(Chart reading tasks)
-- Opening Marker --
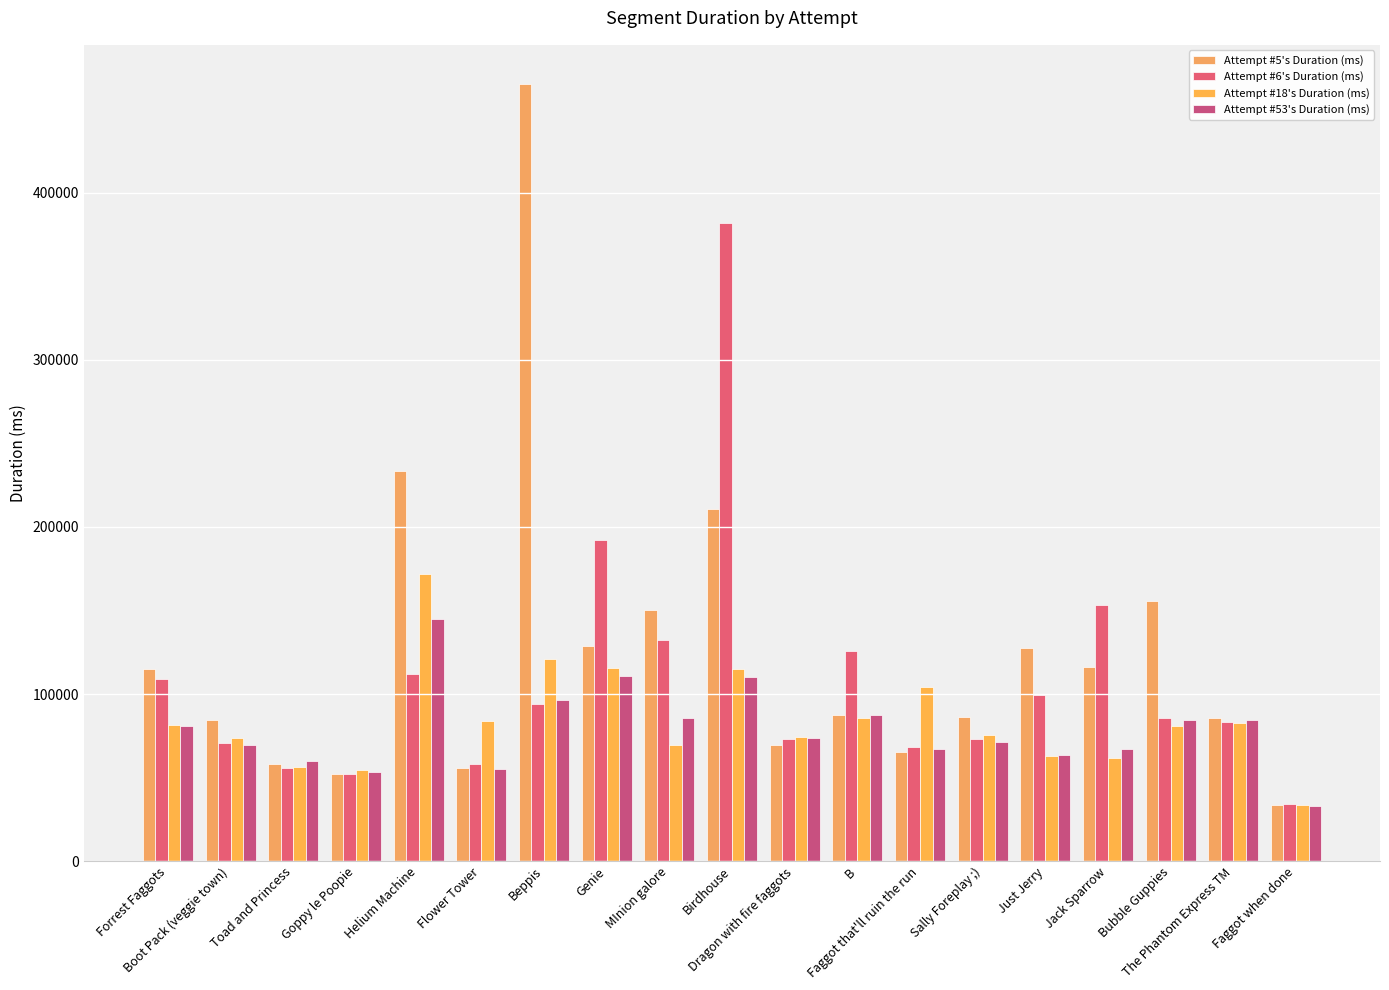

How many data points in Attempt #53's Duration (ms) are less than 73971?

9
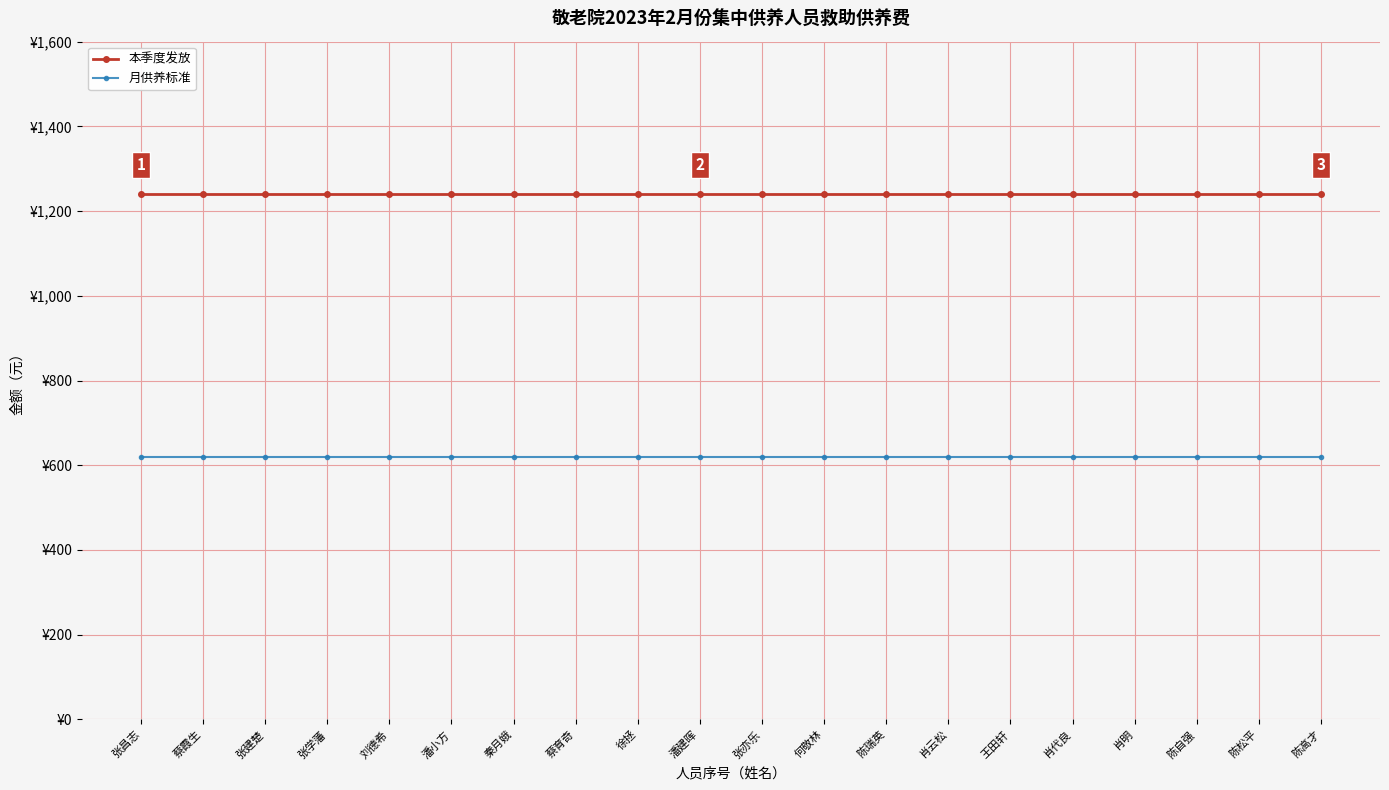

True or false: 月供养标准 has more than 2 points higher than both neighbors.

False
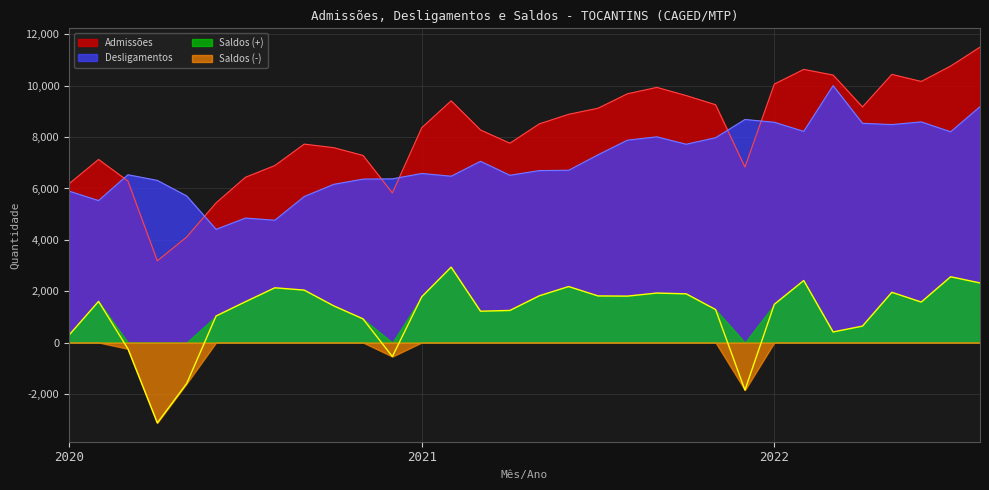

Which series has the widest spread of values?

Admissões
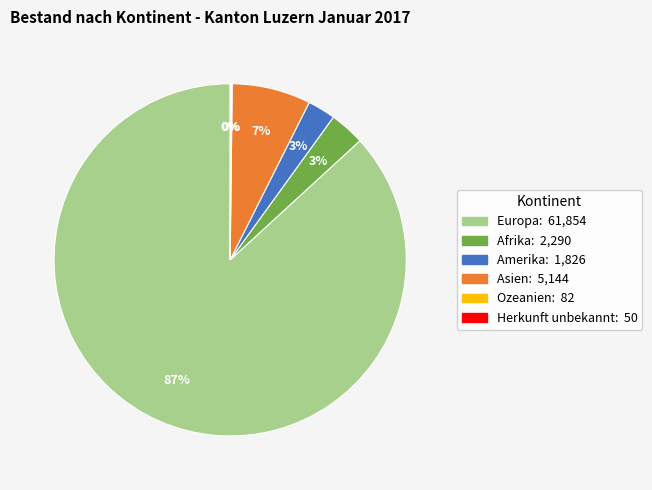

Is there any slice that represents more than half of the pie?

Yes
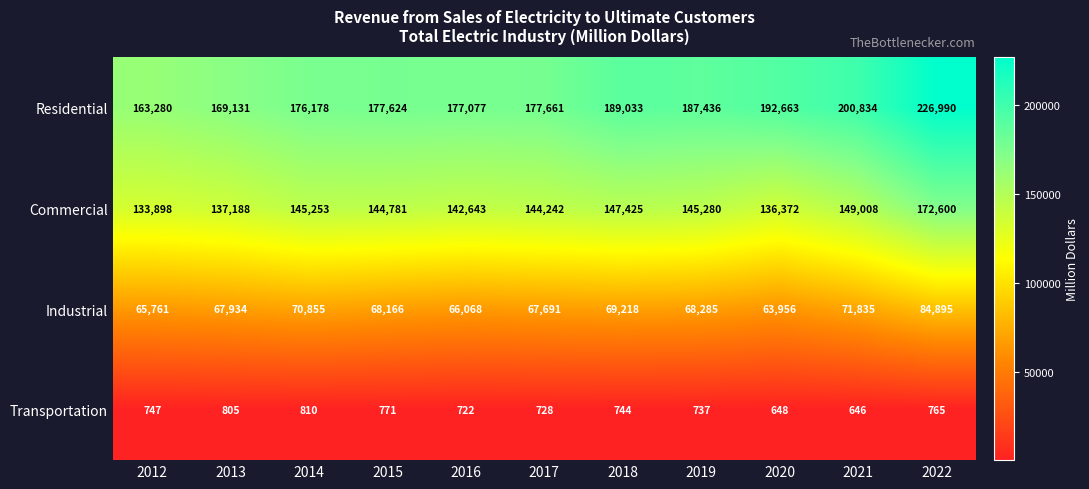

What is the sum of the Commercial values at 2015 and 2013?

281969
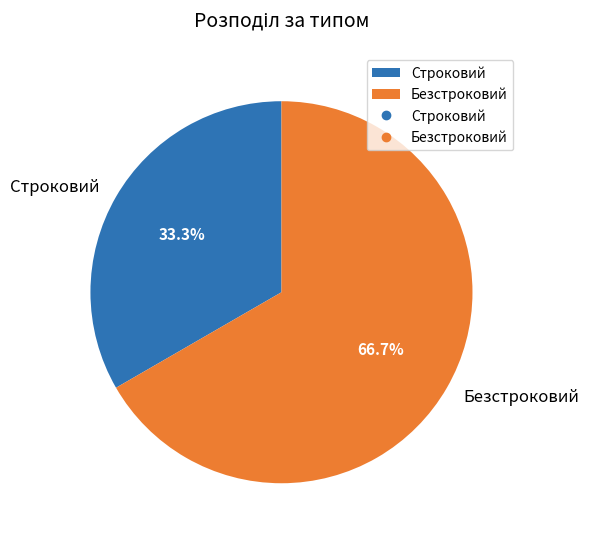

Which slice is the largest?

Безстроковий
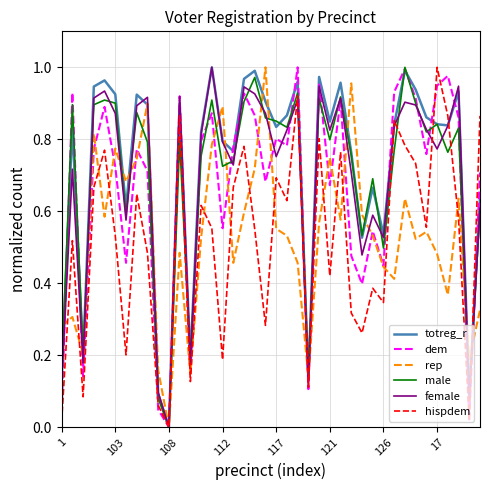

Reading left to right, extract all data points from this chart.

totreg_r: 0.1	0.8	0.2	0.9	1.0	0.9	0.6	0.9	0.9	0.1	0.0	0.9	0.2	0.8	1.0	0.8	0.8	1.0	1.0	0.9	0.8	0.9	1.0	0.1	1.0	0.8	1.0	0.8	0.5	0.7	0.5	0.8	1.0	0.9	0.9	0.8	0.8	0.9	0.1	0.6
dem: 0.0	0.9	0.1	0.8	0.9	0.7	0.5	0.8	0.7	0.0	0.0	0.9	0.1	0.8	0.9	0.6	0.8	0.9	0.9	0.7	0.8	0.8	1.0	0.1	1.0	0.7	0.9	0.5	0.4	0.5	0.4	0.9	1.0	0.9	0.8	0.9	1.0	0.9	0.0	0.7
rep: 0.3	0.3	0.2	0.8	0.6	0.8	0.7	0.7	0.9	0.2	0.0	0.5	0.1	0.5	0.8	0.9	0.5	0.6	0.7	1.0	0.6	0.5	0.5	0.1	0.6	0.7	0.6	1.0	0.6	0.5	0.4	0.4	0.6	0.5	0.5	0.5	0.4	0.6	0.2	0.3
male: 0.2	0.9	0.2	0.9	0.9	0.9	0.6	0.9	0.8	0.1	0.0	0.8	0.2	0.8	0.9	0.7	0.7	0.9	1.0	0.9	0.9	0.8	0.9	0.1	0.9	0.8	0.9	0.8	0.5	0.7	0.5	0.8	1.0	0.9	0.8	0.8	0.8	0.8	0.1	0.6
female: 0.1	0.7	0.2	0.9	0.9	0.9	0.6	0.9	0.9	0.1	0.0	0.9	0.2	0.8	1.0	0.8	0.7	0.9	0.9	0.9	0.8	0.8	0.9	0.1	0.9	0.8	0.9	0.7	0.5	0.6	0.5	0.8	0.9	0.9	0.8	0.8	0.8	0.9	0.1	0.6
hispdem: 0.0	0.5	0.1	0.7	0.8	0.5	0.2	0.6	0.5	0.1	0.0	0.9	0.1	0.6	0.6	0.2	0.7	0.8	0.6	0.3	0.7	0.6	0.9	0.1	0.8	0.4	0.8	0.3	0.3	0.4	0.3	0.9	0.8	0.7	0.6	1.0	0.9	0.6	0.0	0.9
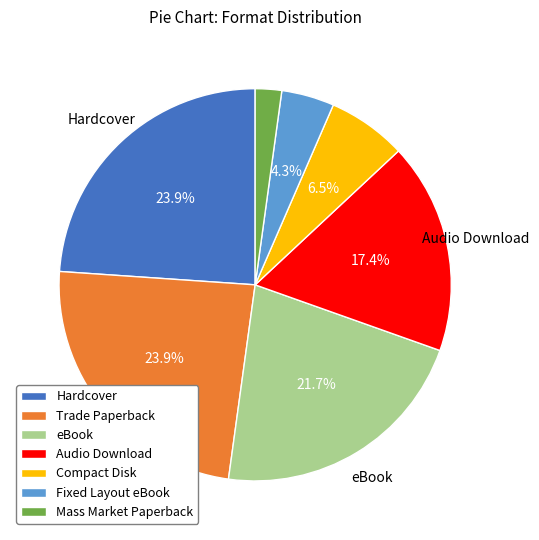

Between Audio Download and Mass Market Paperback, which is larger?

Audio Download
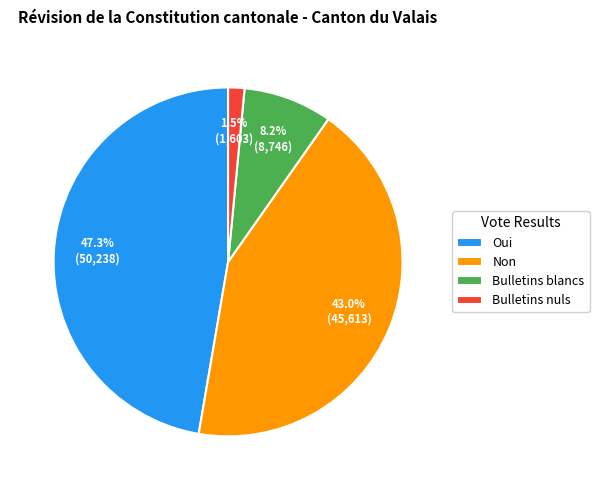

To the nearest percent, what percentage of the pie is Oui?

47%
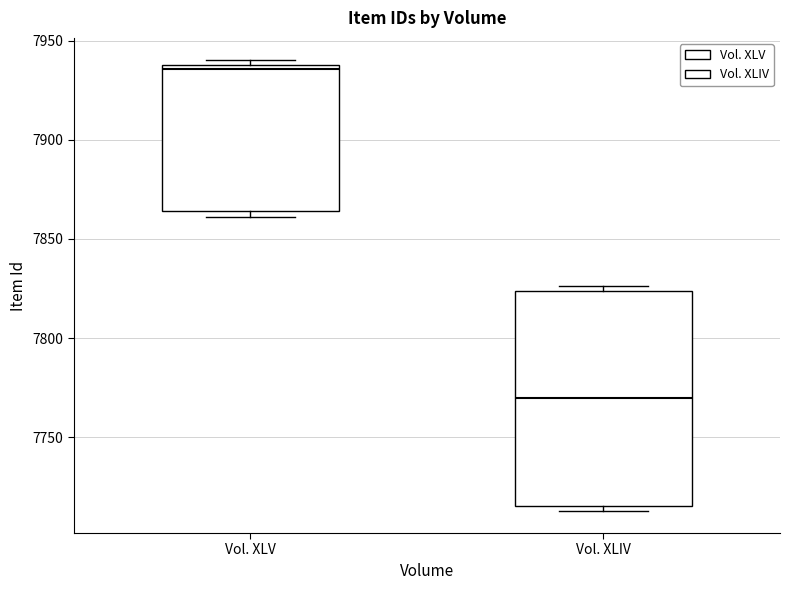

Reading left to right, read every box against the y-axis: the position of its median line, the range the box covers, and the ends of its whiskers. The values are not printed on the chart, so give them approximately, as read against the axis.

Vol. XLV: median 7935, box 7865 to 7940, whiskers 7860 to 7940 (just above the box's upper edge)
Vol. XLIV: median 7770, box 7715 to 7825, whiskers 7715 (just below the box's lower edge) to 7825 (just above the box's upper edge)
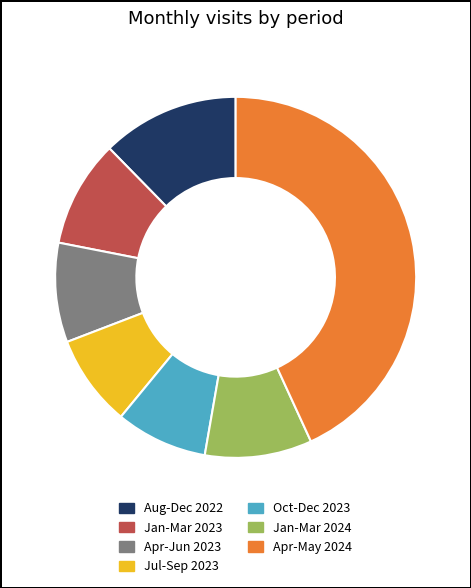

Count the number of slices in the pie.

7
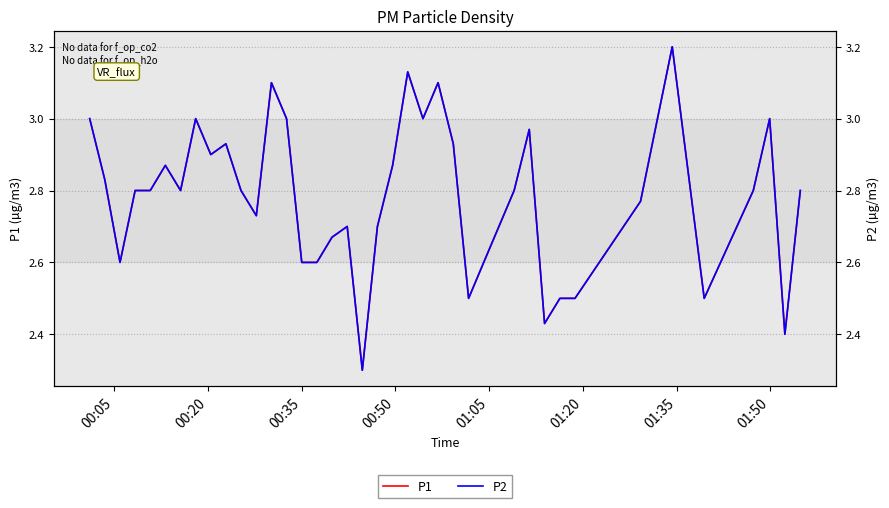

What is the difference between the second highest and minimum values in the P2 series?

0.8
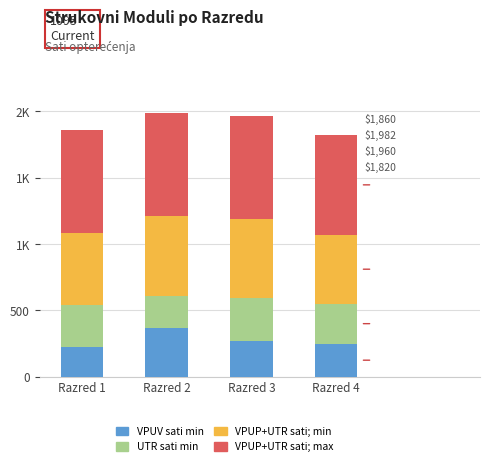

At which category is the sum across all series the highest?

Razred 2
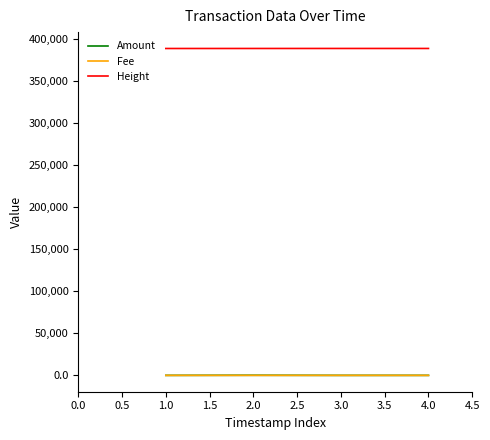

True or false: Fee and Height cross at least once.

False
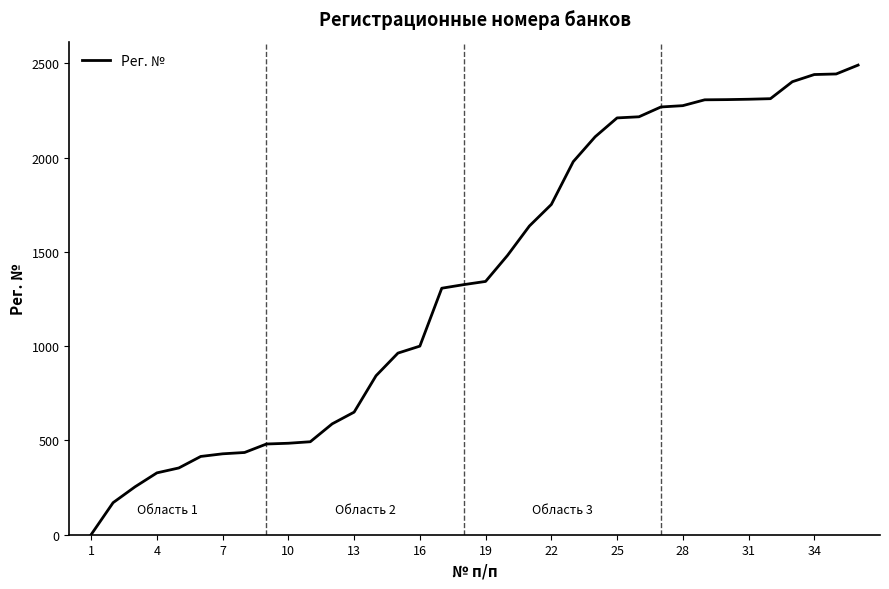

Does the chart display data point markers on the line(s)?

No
-- Closing Marker --
--- Problem description ---
Copy out the material above word for word, from its first line through the line containing "Reading left to right, extract", both included. Leave out the pictures.

--- Reply to the exercise ---
How many data points in Attempt #53's Duration (ms) are less than 73971?

9

True or false: 月供养标准 has more than 2 points higher than both neighbors.

False

Which series has the widest spread of values?

Admissões

Is there any slice that represents more than half of the pie?

Yes

What is the sum of the Commercial values at 2015 and 2013?

281969

Which slice is the largest?

Безстроковий

Reading left to right, extract all data points from this chart.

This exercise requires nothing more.